The outputs in this study are dependent on 17 independent variables, each with its constraint limit. Sensitivity analysis is needed to find out how different values of these 17 independent variables affect the output based on a given assumption. Sensitivity analysis is of two types, out of which local sensitivity analysis expresses the relevance of each variable but does not reveal any correlation information in the case of multi-objective optimization. However, with the global sensitivity analysis, adjustment of any variable, a correlation between all the objectives is recognized. Due to the nonlinear nature of wellbore trajectory optimization, global sensitivity analysis was performed in this case. There are several statistical measure to find out the correlations; among them, Spearman correlation coefficient test is selected because it is very useful for non-normally distributed continuous data and is relatively robust for outliers. Spearman rank correlation is a measure of statistical dependence between two variables that is able to better account for non-linear relationships compared to conventional Pearson Correlations (Myers and Sirois 2004). The values can range from -1 to 1, with 0 indicating that there is no relationship. A Spearman rank correlation of 1 indicates a perfect, monotonically increasing relationship, while − 1 indicates a perfect, monotonically decreasing relationship. Therefore, the higher the absolute value of this number, the more important the reaction is. After performing the statistical test, the data observed are recorded in Table 11. The values of the three most significant variables for each objective are highlighted in the table.

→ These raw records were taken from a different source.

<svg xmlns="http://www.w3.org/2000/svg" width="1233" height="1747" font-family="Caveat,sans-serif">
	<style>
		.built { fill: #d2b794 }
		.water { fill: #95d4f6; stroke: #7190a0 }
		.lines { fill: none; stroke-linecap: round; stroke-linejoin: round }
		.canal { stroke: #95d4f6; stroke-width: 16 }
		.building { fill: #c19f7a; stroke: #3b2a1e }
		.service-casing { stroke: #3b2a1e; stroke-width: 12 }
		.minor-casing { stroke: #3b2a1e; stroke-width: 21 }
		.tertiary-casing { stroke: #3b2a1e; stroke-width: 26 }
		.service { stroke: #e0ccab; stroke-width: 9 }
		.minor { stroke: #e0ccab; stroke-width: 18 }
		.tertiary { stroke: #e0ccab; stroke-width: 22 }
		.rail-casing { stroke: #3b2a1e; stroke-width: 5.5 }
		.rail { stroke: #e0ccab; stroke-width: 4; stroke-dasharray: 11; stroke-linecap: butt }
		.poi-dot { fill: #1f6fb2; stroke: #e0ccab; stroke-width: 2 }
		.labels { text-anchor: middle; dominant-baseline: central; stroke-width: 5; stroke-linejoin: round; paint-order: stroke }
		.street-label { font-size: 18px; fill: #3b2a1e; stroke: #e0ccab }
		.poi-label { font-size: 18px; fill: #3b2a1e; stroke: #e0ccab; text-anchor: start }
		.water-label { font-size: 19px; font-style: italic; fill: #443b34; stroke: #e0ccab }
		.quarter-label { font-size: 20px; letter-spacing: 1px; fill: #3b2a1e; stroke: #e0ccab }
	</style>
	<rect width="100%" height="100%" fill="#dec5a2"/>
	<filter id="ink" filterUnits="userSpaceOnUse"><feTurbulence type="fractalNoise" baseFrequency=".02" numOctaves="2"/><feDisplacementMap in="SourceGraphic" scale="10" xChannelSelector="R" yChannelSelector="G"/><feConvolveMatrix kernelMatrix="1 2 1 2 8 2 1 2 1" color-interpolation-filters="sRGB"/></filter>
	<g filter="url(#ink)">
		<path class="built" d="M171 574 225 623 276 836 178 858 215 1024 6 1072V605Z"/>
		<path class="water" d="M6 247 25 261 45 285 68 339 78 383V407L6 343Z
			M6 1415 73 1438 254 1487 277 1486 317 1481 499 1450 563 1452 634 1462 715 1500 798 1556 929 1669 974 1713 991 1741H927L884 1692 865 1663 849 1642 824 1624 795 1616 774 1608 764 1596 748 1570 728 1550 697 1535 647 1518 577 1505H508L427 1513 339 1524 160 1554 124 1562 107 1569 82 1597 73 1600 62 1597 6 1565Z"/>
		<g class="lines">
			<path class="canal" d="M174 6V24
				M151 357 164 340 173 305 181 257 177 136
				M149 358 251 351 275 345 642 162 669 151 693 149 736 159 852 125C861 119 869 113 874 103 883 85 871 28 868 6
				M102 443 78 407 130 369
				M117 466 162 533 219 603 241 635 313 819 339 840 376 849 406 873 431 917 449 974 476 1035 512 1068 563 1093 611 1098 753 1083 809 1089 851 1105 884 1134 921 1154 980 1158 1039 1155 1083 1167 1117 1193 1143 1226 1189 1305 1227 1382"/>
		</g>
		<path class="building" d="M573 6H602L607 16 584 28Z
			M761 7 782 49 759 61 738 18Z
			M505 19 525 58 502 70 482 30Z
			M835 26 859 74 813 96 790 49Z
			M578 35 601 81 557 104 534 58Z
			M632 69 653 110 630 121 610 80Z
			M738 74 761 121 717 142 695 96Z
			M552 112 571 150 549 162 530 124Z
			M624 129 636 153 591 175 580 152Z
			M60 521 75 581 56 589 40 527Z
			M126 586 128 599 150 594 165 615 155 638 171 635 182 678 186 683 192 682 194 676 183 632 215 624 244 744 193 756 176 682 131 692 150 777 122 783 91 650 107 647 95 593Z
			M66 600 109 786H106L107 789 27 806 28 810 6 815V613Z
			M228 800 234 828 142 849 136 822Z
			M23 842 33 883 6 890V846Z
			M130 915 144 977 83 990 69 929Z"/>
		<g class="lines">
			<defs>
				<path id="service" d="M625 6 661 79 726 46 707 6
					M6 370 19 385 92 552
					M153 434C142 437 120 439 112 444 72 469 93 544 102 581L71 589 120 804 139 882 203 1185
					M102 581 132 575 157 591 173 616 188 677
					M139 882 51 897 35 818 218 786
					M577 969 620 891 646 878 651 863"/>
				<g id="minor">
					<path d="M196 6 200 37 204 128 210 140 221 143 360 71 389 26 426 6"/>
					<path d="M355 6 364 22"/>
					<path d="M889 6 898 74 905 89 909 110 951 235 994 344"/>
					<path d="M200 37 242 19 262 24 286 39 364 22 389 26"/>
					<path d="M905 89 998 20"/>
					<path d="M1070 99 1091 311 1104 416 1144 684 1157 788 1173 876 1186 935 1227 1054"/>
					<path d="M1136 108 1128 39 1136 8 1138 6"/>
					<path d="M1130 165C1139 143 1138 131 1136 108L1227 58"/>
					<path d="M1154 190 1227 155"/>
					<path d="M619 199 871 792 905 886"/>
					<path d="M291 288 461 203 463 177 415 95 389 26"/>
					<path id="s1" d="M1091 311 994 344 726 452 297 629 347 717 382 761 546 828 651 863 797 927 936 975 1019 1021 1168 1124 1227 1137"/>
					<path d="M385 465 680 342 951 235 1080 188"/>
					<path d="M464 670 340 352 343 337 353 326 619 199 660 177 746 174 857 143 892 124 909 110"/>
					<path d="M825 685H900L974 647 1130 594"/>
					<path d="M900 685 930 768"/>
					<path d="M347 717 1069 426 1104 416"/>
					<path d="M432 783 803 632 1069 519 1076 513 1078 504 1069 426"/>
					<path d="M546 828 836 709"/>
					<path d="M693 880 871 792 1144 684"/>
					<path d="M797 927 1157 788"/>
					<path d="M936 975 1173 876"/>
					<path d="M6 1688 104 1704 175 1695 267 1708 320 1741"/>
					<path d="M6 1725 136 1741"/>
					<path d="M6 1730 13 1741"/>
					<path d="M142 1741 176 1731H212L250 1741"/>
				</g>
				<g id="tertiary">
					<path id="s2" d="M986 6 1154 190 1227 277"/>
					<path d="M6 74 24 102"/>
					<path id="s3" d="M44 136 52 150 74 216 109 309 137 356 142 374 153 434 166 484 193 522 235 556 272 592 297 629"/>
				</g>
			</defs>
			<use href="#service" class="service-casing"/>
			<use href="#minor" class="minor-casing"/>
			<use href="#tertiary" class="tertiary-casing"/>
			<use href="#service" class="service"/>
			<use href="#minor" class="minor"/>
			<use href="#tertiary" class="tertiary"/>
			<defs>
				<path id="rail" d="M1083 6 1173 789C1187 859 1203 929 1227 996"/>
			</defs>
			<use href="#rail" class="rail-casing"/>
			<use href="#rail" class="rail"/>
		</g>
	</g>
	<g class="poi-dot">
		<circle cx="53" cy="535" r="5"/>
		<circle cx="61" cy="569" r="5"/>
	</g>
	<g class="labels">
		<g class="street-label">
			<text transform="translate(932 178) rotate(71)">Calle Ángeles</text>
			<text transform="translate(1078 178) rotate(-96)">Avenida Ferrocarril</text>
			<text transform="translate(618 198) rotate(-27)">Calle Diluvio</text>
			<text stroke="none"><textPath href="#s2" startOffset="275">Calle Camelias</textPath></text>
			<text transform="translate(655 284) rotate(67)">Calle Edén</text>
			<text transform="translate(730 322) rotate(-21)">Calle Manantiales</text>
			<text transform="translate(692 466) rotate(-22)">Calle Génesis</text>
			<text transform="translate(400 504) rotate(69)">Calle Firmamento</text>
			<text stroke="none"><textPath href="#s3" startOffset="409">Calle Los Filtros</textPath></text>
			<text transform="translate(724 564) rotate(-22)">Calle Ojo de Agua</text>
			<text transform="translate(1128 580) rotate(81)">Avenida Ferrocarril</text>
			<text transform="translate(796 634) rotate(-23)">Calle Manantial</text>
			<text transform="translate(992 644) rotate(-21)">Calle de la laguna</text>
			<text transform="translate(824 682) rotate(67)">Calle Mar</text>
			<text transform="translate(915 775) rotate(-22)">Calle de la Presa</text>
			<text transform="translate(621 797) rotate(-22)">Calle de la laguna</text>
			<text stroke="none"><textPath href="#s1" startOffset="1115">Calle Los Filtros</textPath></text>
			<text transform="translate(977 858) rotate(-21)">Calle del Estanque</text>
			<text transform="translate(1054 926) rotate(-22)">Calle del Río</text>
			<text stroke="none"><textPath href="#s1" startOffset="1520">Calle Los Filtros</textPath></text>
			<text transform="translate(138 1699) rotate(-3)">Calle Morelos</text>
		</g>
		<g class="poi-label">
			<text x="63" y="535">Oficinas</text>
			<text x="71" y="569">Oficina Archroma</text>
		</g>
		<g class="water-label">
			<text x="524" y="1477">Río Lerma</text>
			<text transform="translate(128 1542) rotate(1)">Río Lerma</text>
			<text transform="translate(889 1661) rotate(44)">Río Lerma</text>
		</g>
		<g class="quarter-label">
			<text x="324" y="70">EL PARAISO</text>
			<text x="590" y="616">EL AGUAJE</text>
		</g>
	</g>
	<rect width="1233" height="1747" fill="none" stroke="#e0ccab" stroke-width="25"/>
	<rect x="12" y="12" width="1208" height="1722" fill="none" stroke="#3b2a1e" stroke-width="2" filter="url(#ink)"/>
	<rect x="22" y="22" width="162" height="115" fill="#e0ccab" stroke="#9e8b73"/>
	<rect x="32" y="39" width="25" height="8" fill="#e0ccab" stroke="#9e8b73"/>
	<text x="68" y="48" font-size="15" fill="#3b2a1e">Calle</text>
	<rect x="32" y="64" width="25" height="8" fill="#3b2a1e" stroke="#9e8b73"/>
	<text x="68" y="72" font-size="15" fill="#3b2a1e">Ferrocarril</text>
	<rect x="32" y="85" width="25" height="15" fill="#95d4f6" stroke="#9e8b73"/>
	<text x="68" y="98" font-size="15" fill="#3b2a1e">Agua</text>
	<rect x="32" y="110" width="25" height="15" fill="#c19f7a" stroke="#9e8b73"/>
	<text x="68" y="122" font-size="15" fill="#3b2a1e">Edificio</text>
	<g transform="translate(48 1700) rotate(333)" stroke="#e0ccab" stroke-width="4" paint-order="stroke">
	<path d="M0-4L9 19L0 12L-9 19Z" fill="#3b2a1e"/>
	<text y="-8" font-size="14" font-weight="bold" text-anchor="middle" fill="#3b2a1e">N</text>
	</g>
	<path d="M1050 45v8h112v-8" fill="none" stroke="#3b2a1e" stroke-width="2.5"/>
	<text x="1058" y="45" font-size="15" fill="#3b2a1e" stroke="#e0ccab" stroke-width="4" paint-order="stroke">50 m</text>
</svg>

Table 11 Spearman correlation coefficient analysis for the decision parameters

Conclusion

Operational cost and risks are major concerns for the oil and gas industry worldwide. In this context, the industry needs a strategy that addresses the aforementioned issues and uncertainties involved in the design of real-world trajectory design problem. Meanwhile, a real-world trajectory was mathematically modelled using a probability density function to account for uncertainty. In this scenario, this work established a model termed the “modified MOCSHO”, which enables the operator to fix the optimal parameter with the least amount of uncertainty possible during trajectory design. The original SHO algorithm was improved during hybridization by adapting the slow diffusion mechanism of CA and the velocity update mechanism of PSO. These two approaches contributed significantly to overcoming the SHO's drawbacks, as demonstrated by the proposed algorithm's performance during trajectory optimization and improved performance during IGD, MS, SP, and ER analysis. The algorithm achieved lowest value of IGD (0.0106), SP (72.5432), ER (0.1143) and highest value of MS (86.5281) among the compared algorithm during performance evaluation. Thus, it can be concluded that the CA's slow diffusion mechanism aided the SHO in enhancing its exploration capability and avoiding local optima trapping. On the other hand, PSO's velocity update mechanism aided in the enhancement of the hunting mechanism and the maintenance of a more balanced approach to exploration and exploitation. Because the algorithm had to deal with abnormal data in real-world applications, it was updated with an outlier removal mechanism that contributed in reducing uncertainty during trajectory optimization. This research established that the hybrid algorithm version with an outlier removal mechanism outperforms the one without an outlier removal mechanism, as demonstrated by MC analysis. To overcome the disadvantages of fixed neighbourhood topologies (L5, L9, C9, C13, C21, and C25), AN is developed, and IGD analysis demonstrates its superiority. Additionally, this research established that R = 1.5 can improve the performance of AN.